Solving Recursion in fibonacci numbers

Question

I'm unaware of the mathematics in this algorithm and could use some help.

Algorithm:

if n<2 then

  return n

else return fibonacci(n-1) + fibonacci(n-2)

Statement

n < 2 is O(1)
Time n >=2 is O(1)
Return n is O(1) Time n>=2 is - Return fib(n-1) + fib(n-2) is -

and time n>=2 is T(n-1) + T(n-2) +O(1)

Total: O(1) T(n-1) + T(n-2) + O(1)
T(n) = O(1) if n < 2
T(n) = T(n-1) + T(n-2) + O(1) if n>=2

Answer 1

I think you're supposed to notice that the recurrence relation for this function is awfully familiar. You can learn exactly how fast this awfully familiar recurrence grows by looking it up by name.

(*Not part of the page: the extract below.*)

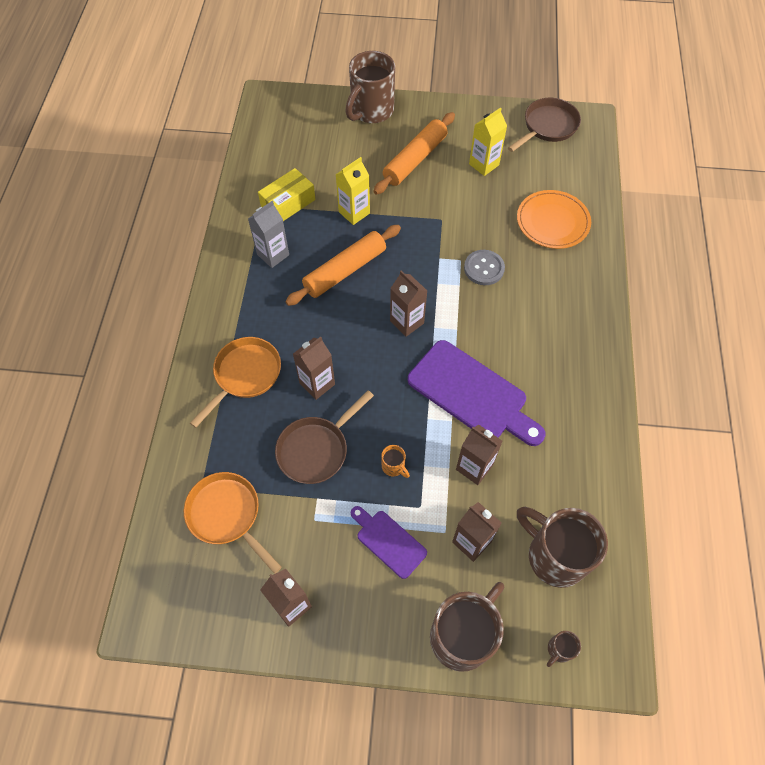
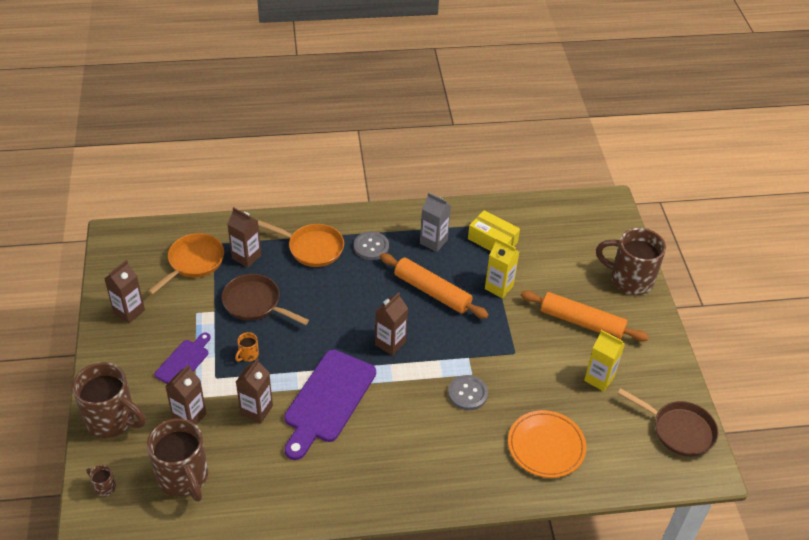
camera: 75 degrees right, 15 degrees down
brown carton [293,337,335,400] -> brown carton moved to [227,207,261,268]
brown mug [517,507,608,588] -> brown mug turned 120 degrees clockwise [147,418,208,502]
none -> grey button [354,231,389,260]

However, if you fail to make the intuitive leap, you can try to bound the runtime using a simplified problem. Essentially, you modify the algorithm in ways guaranteed to increase the runtime while making it simpler. Then you figure out the runtime of the new algorithm, which gives you an upper bound.

For example, this algorithm must take longer and is simpler to analyze:

F(n): if n<2 then return n else return F(n-1) + F(n-1)